Part 3: Making it glow!
For this tutorial we'll start with a new, completely blank material.
In he beginning we'll figure out how to make a simple blink effect, combine that with an emissive texture, spice up the result with other textures, and finally refine the effect to make it look a bit more natural.
The materials we've created before were constant materials, they looked exactly the same independently of what time you looked at them.
The blink effect differs from those, as it changes the appearance of the mesh based on the game time.
For this purpose, the editor provides a "Time" node, which has exactly one float output, the current time.
The time value is a monotonically increasing value (for every frame that the game renders it's guaranteed to be larger than it was in the previous frame).
When you connect the Time node to the material color outputs (ie. Diffuse or Emissive) the material will become completely white.
This is because the Time value is so large that all color components will become saturated (> 1.0).
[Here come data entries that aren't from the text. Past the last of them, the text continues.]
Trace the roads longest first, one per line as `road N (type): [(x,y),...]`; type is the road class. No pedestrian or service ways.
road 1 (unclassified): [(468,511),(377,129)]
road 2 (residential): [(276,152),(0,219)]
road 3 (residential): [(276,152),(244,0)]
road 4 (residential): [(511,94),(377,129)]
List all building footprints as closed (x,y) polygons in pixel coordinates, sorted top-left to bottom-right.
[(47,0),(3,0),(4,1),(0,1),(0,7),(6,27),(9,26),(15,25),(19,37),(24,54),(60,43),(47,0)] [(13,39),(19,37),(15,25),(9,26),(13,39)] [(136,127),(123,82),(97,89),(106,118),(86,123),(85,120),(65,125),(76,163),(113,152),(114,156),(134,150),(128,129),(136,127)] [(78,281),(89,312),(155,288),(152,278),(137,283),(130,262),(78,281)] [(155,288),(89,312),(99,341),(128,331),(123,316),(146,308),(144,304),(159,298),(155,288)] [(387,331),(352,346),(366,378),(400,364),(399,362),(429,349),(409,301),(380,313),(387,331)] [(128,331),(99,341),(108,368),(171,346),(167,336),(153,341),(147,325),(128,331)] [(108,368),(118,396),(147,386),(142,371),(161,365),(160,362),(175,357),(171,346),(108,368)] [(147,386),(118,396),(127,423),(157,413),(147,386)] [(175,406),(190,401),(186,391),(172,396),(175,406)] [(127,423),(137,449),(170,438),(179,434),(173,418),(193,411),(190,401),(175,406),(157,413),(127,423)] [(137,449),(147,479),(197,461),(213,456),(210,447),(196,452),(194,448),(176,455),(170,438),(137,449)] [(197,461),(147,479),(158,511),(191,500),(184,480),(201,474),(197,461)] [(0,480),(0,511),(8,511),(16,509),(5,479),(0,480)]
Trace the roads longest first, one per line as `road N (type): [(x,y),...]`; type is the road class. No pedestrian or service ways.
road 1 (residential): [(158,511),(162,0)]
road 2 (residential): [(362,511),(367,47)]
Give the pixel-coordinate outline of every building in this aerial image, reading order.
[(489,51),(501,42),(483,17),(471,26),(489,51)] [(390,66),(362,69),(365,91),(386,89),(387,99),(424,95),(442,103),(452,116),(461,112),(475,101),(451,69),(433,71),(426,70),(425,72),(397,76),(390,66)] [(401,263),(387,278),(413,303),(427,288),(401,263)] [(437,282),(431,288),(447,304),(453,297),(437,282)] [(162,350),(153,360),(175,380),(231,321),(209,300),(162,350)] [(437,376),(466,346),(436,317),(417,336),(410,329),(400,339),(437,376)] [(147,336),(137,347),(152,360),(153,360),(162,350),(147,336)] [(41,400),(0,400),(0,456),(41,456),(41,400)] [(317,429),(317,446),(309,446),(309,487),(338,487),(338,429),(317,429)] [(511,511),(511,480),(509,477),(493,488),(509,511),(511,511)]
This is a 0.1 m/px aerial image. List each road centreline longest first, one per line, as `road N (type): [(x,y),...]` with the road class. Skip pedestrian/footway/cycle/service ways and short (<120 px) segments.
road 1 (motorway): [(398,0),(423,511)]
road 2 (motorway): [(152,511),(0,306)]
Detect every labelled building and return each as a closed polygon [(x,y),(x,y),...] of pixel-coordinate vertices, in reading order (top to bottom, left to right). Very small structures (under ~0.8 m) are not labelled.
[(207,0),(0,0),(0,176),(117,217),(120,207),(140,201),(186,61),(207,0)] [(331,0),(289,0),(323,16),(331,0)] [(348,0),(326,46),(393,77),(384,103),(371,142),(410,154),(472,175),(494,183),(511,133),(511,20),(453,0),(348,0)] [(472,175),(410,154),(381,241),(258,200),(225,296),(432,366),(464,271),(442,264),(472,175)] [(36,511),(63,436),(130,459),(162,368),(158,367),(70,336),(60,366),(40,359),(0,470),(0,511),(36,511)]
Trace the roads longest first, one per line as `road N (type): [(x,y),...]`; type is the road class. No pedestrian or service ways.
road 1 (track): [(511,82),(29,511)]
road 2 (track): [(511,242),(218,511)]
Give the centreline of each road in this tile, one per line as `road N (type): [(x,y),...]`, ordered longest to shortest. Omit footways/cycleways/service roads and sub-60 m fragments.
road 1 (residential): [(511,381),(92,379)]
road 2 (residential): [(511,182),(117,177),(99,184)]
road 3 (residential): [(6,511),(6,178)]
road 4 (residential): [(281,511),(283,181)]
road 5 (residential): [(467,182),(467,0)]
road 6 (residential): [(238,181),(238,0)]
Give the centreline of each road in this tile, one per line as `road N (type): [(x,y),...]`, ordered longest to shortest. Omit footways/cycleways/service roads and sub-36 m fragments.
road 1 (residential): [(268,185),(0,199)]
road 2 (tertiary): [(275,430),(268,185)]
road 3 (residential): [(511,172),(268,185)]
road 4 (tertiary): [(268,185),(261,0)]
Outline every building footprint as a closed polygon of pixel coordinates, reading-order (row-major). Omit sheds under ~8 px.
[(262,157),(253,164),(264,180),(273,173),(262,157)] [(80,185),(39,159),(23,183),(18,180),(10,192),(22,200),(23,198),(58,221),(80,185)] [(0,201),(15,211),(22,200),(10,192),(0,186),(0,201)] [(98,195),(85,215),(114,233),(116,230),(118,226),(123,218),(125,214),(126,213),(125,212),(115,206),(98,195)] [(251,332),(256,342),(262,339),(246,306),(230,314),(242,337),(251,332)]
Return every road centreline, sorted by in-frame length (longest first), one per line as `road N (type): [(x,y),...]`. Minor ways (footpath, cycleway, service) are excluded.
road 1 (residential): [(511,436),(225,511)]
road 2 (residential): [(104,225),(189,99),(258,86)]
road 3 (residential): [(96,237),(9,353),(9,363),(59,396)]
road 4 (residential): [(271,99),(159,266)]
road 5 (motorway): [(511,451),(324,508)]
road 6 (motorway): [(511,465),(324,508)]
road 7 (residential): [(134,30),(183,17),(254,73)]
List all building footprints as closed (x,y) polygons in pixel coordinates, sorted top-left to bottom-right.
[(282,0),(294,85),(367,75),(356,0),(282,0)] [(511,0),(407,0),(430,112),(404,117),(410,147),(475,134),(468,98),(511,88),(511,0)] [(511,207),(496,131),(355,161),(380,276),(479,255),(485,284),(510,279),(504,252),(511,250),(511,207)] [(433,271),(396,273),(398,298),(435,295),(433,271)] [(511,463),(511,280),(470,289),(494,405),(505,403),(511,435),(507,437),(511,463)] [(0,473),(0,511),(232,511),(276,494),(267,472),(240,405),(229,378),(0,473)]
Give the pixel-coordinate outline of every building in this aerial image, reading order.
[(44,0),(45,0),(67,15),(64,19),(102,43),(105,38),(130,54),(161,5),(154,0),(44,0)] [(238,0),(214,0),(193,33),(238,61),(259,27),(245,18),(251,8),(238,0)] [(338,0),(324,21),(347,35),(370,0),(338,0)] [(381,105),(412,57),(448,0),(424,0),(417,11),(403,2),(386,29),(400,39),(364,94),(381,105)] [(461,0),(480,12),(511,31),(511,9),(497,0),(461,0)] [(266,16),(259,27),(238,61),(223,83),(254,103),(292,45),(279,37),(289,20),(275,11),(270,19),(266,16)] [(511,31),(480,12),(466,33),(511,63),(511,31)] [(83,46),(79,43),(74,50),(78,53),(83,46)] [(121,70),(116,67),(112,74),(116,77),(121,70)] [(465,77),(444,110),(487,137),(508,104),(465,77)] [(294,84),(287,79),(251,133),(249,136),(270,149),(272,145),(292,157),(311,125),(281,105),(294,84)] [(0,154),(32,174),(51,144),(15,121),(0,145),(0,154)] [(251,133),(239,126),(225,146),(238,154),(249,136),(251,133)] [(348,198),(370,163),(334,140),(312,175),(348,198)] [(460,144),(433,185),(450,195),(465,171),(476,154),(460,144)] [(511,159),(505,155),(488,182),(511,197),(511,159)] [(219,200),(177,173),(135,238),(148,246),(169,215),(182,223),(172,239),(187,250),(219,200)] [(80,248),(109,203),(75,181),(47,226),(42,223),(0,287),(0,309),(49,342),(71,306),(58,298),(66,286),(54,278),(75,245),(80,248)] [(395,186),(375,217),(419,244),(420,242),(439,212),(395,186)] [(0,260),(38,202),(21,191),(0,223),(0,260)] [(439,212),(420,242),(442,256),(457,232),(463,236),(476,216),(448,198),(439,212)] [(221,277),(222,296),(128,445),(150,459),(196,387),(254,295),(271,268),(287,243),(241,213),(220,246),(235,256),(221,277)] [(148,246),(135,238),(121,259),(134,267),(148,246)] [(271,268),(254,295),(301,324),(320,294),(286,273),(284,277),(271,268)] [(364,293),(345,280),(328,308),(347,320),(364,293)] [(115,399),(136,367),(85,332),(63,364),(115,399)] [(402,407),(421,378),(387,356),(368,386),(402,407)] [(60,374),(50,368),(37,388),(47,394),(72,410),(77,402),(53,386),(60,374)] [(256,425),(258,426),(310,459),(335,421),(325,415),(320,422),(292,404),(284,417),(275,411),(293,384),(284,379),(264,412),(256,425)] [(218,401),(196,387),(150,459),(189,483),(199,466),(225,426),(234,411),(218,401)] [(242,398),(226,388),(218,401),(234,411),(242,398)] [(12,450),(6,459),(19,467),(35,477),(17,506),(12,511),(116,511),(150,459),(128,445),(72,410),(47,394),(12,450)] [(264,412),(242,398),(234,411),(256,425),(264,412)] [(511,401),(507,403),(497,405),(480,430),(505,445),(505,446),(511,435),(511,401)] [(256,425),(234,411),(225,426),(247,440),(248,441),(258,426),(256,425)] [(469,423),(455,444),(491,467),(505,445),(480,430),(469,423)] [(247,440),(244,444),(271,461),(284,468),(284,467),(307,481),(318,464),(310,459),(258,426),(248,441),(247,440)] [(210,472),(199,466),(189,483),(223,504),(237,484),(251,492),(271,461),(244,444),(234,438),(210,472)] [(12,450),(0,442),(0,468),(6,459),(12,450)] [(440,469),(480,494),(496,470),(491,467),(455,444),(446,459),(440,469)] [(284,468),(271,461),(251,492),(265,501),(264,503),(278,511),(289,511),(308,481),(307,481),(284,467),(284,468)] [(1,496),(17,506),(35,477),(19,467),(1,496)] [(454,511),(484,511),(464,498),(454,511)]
To make the passage of time visible, we'll have to reduce this value somehow.
Since we're trying to implement a blink effect (which can be described as a periodicically dimming and brightening light), we need a node that implements some kind of periodic function.
The functions implemented by the engine (Sine, Cosine, Frac (Sawtooth), Rectangle (Square), TriangleWave nodes) can be summarized in this image:
We can see that except for sine and its buddy cosine, all waveforms look "artificial", so we'll use Sine for this tutorial.
(Feel free to experiment with the others though!)
Thus a simple blink effect can be achieved by chaining a Sine and Time node together, and feeding its output to the Diffuse input like this:
After this, the material will periodically brighten and dim, however it'll stay completely black for a long period of time.
This is because the range of output values of the Sine wave is [-1, 1] by default, and every color below 0 is black.
To change this, select the Sine node and change its Minimum property to 0 instead of -1.
So far we've created a Sine wave illuminates the whole object. To make it only illuminate certain parts we'll need to add a texture that masks out certain parts and defines color values for others; in D:OS these are called glow maps (with _GM at the end of their names) - I'm going to use the HUM_Waypointshrine_Symbol_Earth_A_GM texture in this tutorial.
The desired effect can be achieved by multiplying the output of the Sine wave with the Texture color like this:
Now that the blinking part is done we can also connect the usual textures for the material:
Texture node (HUM_Waypointshrine_Symbol_Earth_A_DM) connects to the Diffuse input
Texture node (HUM_Waypointshrine_Symbol_Earth_A_SM) connects to the Specular input
Texture node (HUM_Waypointshrine_Symbol_Earth_A_NM) connects to the Normal input
We're already using HUM_Waypointshrine_Symbol_Earth_A_GM in the blinking part of the material, so let's connect the output of the blinking Multiply node to the Emissive input.
Note: Just like in the previous tutorial, you can select the HUM_Waypointshrine_Symbol_Earth_A mesh as a Custom mesh for the preview pane for extra immersion!
The end result should look like this:
While the blink effect looks nice, the timing is completely predictable, so let's make it a bit more random.
The current expression we're multiplying the glow texture with is a simple sin(time)
To give it the illusion of randomness we'll combine multiple sine/cosine expressions.
There are lots of sine/cosine/multiply/add/clamp/etc. node combinations that'll yield good results, for this tutorial I've just added some sine waves with different periods and tweaked the numbers until it seemed OK.
(Making stuff "look right" is not exactly straightforward, you'll often have to experiment with different values and expressions to get the result you want.)
Google can be very helpful for this, as it'll do a 2D/3D plot for any function you input.
The one we're using is this: sin(time*0.07) * sin(time*0.25) + sin(time*0.5)
Larger multipliers for the Sine function will increase the flickering speed, smaller multipliers will reduce it.
Changing the Min/Max value for the Sine function will affect the intensity of the emitted light; with the default (-1 to 1) range it'll stay completely bright or dark most of the time, while with eg. (-0.1 to 0.4) it'll use intermediate intensity values more frequently.